Chronology of Episodic Accretion in Protostars—An ALMA Survey of the CO and H2O Snowlines

Abstract

Abstract Episodic accretion has been used to explain the wide range of protostellar luminosities, but its origin and influence on the star-forming process are not yet fully understood. We present an ALMA survey of N2H+ (1−0) and HCO+ (3−2) toward 39 Class 0 and Class I sources in the Perseus molecular cloud. N2H+ and HCO+ are destroyed via gas-phase reactions with CO and H2O, respectively, thus tracing the CO and H2O snowline locations. A snowline location at a much larger radius than that expected from the current luminosity suggests that an accretion burst has occurred in the past that has shifted the snowline outward.
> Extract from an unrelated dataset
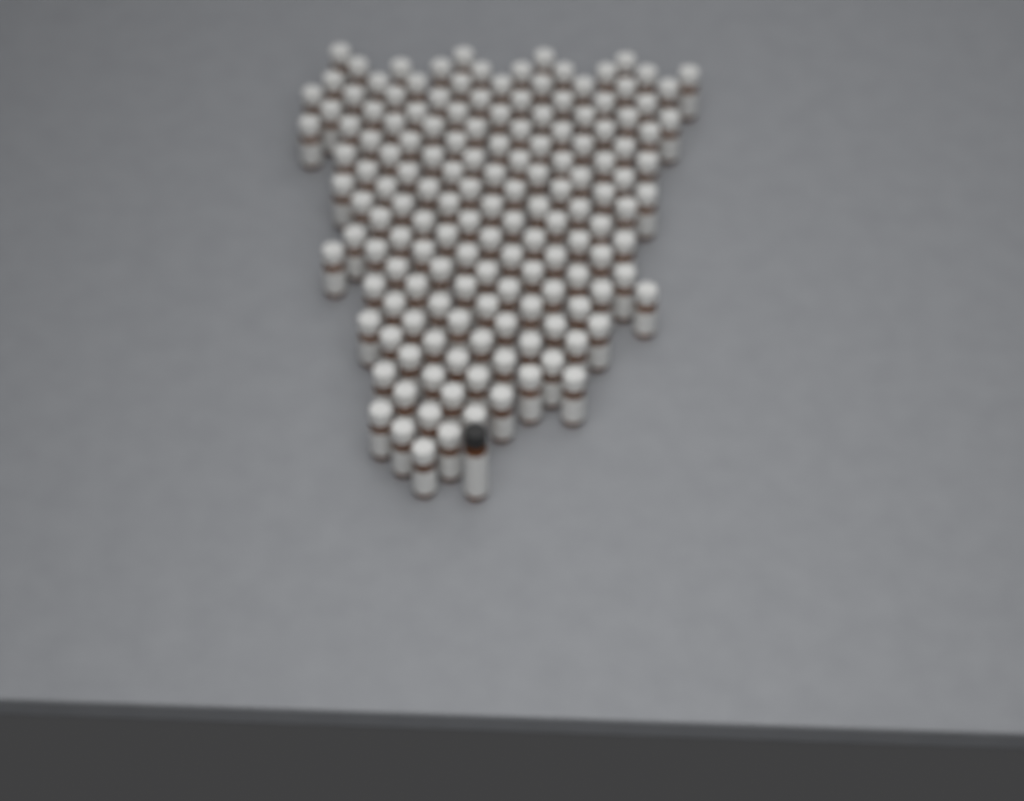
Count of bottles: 154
We identified 18/18 Class 0 and 9/10 Class I post-burst sources from N2H+ and 7/17 Class 0 and 1/8 Class I post-burst sources from HCO+. The accretion luminosities during the past bursts are found to be ∼10–100 L ⊙. This result can be interpreted as either evolution of burst frequency or disk evolution. In the former case, assuming that refreeze-out timescales are 1000 yr for H2O and 10,000 yr for CO, we found that the intervals between bursts increase from 2400 yr in the Class 0 stage to 8000 yr in the Class I stage. This decrease in the burst frequency may reflect that fragmentation is more likely to occur at an earlier evolutionary stage when the young stellar object is more prone to instability.